Cada Sábado por la tarde, justo antes de la puesta del sol, la gente de mi pueblo sale a la ventana para entonar un himno…
Una de las leyes del Conquistador es «conservar una canción en el corazón».
En medio de una pandemia y la cuarentena resultante, esa consigna habla con más fuerza que nunca. No hemos podido cantar con la familia de la iglesia durante un buen tiempo, pero muchas canciones han permanecido en el corazón.
Desde la Universidad Adventista del Plata habíamos hecho planes de asistir al Congreso de la Asociación General, en Indianápolis, con el coro universitario. Cuando se pospuso el congreso, entendimos las circunstancias y nos adaptamos a ellas. Entonces, siendo que yo ya había asistido a un par de congresos anteriores, les conté a mis compañeros del coro qué hermoso es participar de la adoración con feligreses de diversas partes del mundo. Es una experiencia maravillosa e inolvidable encontrarse con tantas personas que creen lo mismo y tienen la misma esperanza.
Nosotros hemos estado cantando por años «¡Oh, qué esperanza!», de Wayne Hooper, en un hermoso arreglo escrito por el director de nuestro coro, Denny Luz. Cada vez que lo cantamos, notamos que se iluminan los rostros de quienes nos escuchan.
Ese hermoso himno, parte de muchos himnarios adventistas en diversas partes del mundo, fue escrito como himno lema para el congreso llevado a cabo en San Francisco, en 1962. Pero también fue usado en los siguientes congresos.

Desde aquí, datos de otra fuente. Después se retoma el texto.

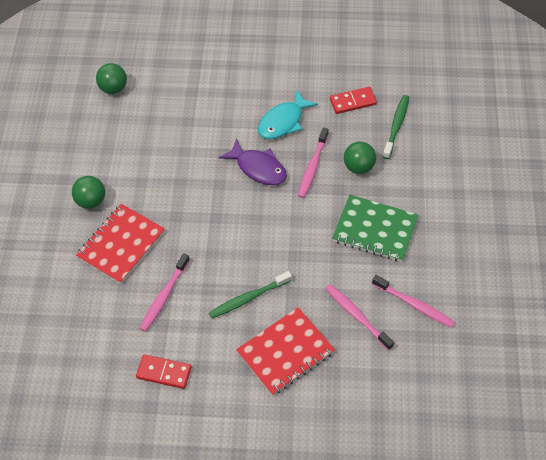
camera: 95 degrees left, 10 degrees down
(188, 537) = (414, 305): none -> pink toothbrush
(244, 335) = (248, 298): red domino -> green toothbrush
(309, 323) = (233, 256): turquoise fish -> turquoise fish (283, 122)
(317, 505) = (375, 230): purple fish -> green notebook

Hooper mismo estaba seguro de que el Señor le había dado las ideas para escribirlo.
Durante la cuarentena seguramente hemos visto transmisiones de diversas instituciones al compartir las melodías de orquestas o coros virtuales. La Universidad Adventista del Plata también realizó varias grabaciones. Una de ellas fue esa versión especial de «¡Oh, qué esperanza!», cantada por exalumnos esparcidos por todo el mundo.

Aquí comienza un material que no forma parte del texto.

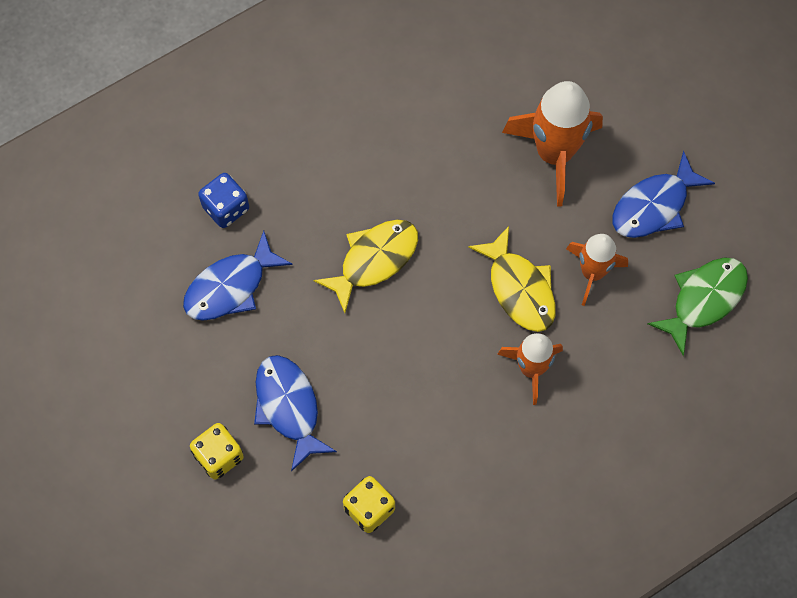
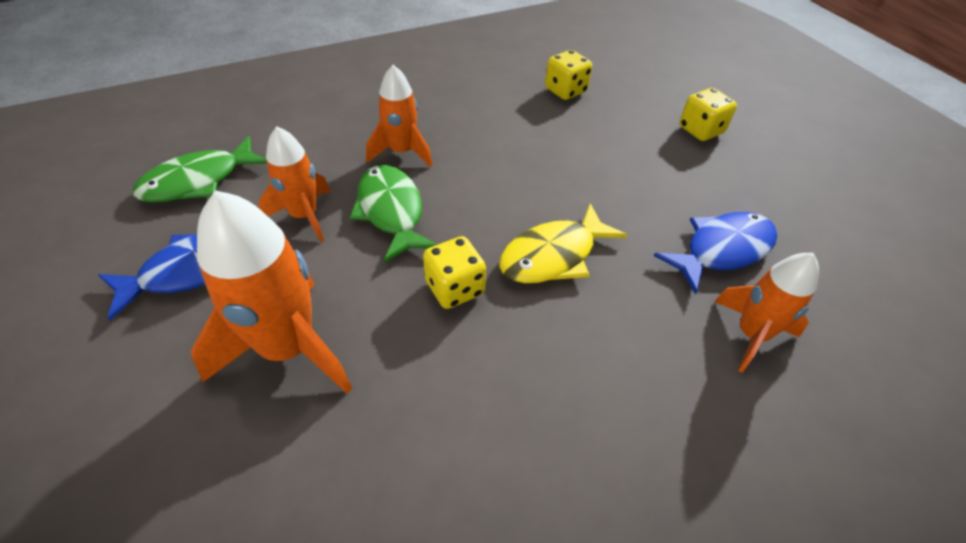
camera: 175 degrees left, 20 degrees down
(226, 208) = (751, 334): blue dice -> orange rocket
(289, 407) = (640, 152): blue fish -> none
(449, 217) = (454, 288): none -> yellow dice
(519, 288) = (391, 212): yellow fish -> green fish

La incapacidad de asistir físicamente a los templos durante los últimos meses nos afectó a todos. Podemos, sin embargo, conservar esta canción en el corazón como símbolo de nuestra esperanza, y recordar que somos parte de una gran familia.

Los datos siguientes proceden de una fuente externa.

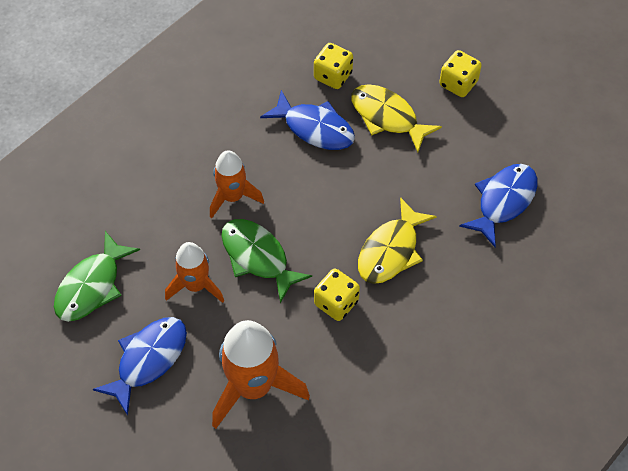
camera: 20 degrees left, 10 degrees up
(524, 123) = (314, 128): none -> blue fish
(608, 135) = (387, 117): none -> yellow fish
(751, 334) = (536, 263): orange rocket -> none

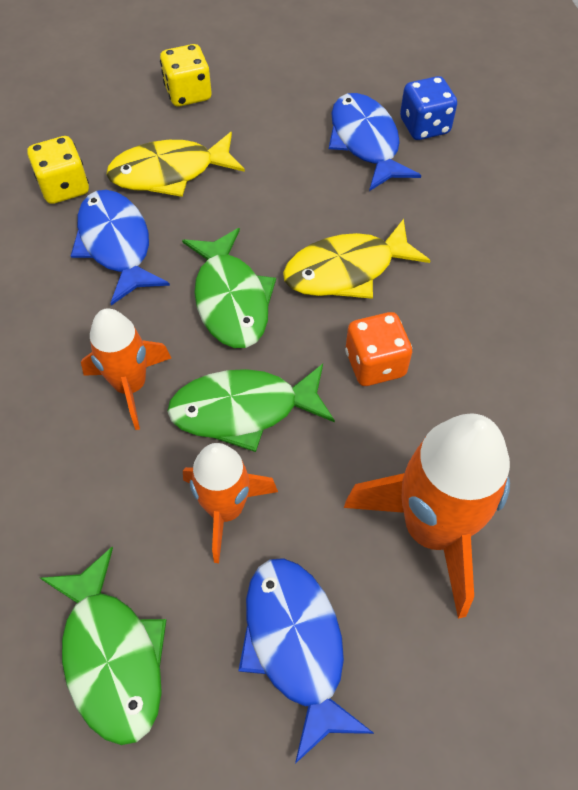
camera: 55 degrees left, 0 degrees up
(314, 128) = (116, 245): blue fish -> blue fish turned 90 degrees counterclockwise
(322, 206) = (231, 299): none -> green fish
(336, 303) = (375, 364): yellow dice -> orange dice
(391, 250) = (346, 270): yellow fish -> yellow fish turned 90 degrees clockwise
(547, 226) = (424, 126): none -> blue dice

«En la plena luz del día, y al oír la música de otras voces, el pájaro enjaulado no cantará lo que su amo procure enseñarle –escribió Elena White–. Aprende un poquito de esto, un trino de aquello, pero nunca una melodía entera y definida. Cubre el amo la jaula, y la pone donde el pájaro no oiga más que el canto que ha de aprender. En la oscuridad lo ensaya y vuelve a ensayar hasta que lo sabe, y prorrumpe en perfecta melodía. Después el pájaro es sacado de la oscuridad, y en lo sucesivo cantará aquel mismo canto en plena luz. Así trata Dios a sus hijos. Tiene un canto que enseñarnos, y cuando lo hayamos aprendido entre las sombras de la aflicción, podremos cantarlo perpetuamente».
No tenemos que perder la esperanza; no importa lo que pase. Aun en la oscuridad de una pandemia Dios tiene un cántico que enseñarnos, que será cantado a la luz del día y, más tarde, a la luz de su presencia.
Cada sábado de tarde, justo antes de la puesta de sol, hay personas de mi pueblo que salen a la puerta de sus casas para entonar un himno previamente acordado. Si ustedes estuvieran aquí podrían escuchar la misma melodía desde cientos de hogares al mismo tiempo.
¡Imaginen lo que será cantar en el cielo!
Por eso, cobremos ánimo.
Tenemos una gran esperanza.
Tenemos una canción en el corazón.
2 Elena White, El ministerio de curación (Mountain View, Calif.: Pacific Press Pub. Assn., 1959), p. 374.